The d'Urberville Family Vault
A double-edged symbol of both the majestic grandeur and
the lifeless hollowness of the aristocratic family name that the
Durbeyfields learn they possess, the d'Urberville family vault represents
both the glory of life and the end of life. Since Tess herself moves
from passivity to active murder by the end of the novel, attaining
a kind of personal grandeur even as she brings death to others and
to herself, the double symbolism of the vault makes it a powerful
site for the culminating meeting between Alec and Tess.
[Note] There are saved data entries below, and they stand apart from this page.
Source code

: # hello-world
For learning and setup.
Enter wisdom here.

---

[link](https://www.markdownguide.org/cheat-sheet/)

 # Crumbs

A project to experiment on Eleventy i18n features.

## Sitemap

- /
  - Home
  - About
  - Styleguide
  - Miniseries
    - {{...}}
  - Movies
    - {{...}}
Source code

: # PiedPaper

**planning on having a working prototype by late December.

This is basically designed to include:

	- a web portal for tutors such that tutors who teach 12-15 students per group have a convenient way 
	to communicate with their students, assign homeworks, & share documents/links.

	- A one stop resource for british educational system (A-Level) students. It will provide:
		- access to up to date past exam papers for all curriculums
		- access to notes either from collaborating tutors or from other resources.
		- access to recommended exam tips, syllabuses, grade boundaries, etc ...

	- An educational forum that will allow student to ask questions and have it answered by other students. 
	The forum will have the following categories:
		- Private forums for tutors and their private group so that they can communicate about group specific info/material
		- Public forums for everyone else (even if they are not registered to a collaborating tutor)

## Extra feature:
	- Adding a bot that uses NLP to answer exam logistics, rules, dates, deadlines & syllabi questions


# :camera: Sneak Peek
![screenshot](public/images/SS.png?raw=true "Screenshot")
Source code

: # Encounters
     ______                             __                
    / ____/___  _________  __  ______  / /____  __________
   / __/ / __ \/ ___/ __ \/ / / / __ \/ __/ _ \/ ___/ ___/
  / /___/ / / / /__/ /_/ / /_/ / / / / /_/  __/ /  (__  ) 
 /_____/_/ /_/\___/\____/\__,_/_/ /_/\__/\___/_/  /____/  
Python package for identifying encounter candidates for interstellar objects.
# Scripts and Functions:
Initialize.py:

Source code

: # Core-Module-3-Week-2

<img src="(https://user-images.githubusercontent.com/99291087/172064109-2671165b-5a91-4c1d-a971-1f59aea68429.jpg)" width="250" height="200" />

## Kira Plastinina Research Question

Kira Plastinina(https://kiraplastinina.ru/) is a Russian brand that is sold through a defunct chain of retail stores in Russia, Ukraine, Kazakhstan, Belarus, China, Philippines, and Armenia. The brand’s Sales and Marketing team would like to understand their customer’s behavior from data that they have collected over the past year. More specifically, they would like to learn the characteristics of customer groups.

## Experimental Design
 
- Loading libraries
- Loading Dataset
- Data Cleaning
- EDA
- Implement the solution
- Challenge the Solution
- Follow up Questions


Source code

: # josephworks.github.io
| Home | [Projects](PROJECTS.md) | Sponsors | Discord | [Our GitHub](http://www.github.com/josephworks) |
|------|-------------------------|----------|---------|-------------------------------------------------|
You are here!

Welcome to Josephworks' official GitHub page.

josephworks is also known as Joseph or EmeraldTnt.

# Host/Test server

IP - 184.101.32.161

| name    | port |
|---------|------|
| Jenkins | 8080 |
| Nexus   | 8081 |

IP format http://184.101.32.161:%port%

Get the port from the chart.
Alec brings
Tess both his lofty name and, indirectly, her own death later; it
is natural that he meets her in the vault in d'Urberville Aisle,
where she reads her own name inscribed in stone and feels the presence
of death. Yet the vault that sounds so glamorous when rhapsodized
over by John Durbeyfield in Chapter I seems, by the end, strangely
hollow and meaningless. When Alec stomps on the floor of the vault,
it produces only a hollow echo, as if its basic emptiness is a complement
to its visual grandeur. When Tess is executed, her ancestors are
said to snooze on in their crypts, as if uncaring even about the
fate of a member of their own majestic family. Perhaps the secret
of the family crypt is that its grandiosity is ultimately meaningless.
Brazil
Rather surprising for a novel that seems set so solidly
in rural England, the narration shifts very briefly to Brazil when
Angel takes leave of Tess and heads off to establish a career in
farming. Even more exotic for a Victorian English reader than America
or Australia, Brazil is the country in which Robinson Crusoe made
his fortune and it seems to promise a better life far from the humdrum
familiar world. Brazil is thus more than a geographical entity on
the map in this novel: it symbolizes a fantasyland, a place where
dreams come true. As Angel's name suggests, he is a lofty visionary
who lacks some experience with the real world, despite all his mechanical know-how
in farm management. He may be able to milk cows, but he does not
yet know how to tell the difference between an exotic dream and
an everyday reality, so inevitably his experience in the imagined
dream world of Brazil is a disaster that he barely survives. His
fiasco teaches him that ideals do not exist in life, and this lesson helps
him reevaluate his disappointment with Tess's imperfections, her
failure to incarnate the ideal he expected her to be. For Angel, Brazil
symbolizes the impossibility of ideals, but also forgiveness and
acceptance of life in spite of those disappointed ideals.